## Dataset entries:
--*--

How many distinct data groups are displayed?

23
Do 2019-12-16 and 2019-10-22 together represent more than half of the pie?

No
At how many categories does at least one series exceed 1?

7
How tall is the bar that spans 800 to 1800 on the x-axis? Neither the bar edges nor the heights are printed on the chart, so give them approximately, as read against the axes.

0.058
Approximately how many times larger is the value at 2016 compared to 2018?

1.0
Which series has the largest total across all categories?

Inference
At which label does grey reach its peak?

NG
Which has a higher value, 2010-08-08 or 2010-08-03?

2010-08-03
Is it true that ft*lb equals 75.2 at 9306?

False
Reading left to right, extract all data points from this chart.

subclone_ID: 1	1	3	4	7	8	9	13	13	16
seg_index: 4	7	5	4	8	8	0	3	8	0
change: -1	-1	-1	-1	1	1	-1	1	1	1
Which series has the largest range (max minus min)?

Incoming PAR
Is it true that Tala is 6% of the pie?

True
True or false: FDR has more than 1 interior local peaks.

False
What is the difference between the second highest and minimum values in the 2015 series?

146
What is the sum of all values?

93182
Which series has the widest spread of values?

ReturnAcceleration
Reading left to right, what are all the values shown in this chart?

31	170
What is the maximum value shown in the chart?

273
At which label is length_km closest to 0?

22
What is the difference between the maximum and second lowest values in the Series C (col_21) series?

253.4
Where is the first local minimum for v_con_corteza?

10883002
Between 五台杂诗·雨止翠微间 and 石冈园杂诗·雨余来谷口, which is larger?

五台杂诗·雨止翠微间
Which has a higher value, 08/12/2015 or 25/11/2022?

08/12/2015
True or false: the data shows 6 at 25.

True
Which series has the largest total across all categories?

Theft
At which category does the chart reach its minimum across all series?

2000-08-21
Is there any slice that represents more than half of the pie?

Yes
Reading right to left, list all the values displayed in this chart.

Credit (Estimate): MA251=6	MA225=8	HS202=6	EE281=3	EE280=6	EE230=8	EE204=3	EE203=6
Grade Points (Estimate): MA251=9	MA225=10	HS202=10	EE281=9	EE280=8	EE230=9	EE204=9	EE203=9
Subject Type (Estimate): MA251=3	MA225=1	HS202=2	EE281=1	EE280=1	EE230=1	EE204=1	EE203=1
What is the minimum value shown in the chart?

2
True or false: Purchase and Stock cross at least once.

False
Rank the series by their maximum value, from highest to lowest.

--*--

## Activity:
Return all the records above verbatim, with nothing changed.

## Task result:
How many distinct data groups are displayed?

23
Do 2019-12-16 and 2019-10-22 together represent more than half of the pie?

No
At how many categories does at least one series exceed 1?

7
How tall is the bar that spans 800 to 1800 on the x-axis? Neither the bar edges nor the heights are printed on the chart, so give them approximately, as read against the axes.

0.058
Approximately how many times larger is the value at 2016 compared to 2018?

1.0
Which series has the largest total across all categories?

Inference
At which label does grey reach its peak?

NG
Which has a higher value, 2010-08-08 or 2010-08-03?

2010-08-03
Is it true that ft*lb equals 75.2 at 9306?

False
Reading left to right, extract all data points from this chart.

subclone_ID: 1	1	3	4	7	8	9	13	13	16
seg_index: 4	7	5	4	8	8	0	3	8	0
change: -1	-1	-1	-1	1	1	-1	1	1	1
Which series has the largest range (max minus min)?

Incoming PAR
Is it true that Tala is 6% of the pie?

True
True or false: FDR has more than 1 interior local peaks.

False
What is the difference between the second highest and minimum values in the 2015 series?

146
What is the sum of all values?

93182
Which series has the widest spread of values?

ReturnAcceleration
Reading left to right, what are all the values shown in this chart?

31	170
What is the maximum value shown in the chart?

273
At which label is length_km closest to 0?

22
What is the difference between the maximum and second lowest values in the Series C (col_21) series?

253.4
Where is the first local minimum for v_con_corteza?

10883002
Between 五台杂诗·雨止翠微间 and 石冈园杂诗·雨余来谷口, which is larger?

五台杂诗·雨止翠微间
Which has a higher value, 08/12/2015 or 25/11/2022?

08/12/2015
True or false: the data shows 6 at 25.

True
Which series has the largest total across all categories?

Theft
At which category does the chart reach its minimum across all series?

2000-08-21
Is there any slice that represents more than half of the pie?

Yes
Reading right to left, list all the values displayed in this chart.

Credit (Estimate): MA251=6	MA225=8	HS202=6	EE281=3	EE280=6	EE230=8	EE204=3	EE203=6
Grade Points (Estimate): MA251=9	MA225=10	HS202=10	EE281=9	EE280=8	EE230=9	EE204=9	EE203=9
Subject Type (Estimate): MA251=3	MA225=1	HS202=2	EE281=1	EE280=1	EE230=1	EE204=1	EE203=1
What is the minimum value shown in the chart?

2
True or false: Purchase and Stock cross at least once.

False
Rank the series by their maximum value, from highest to lowest.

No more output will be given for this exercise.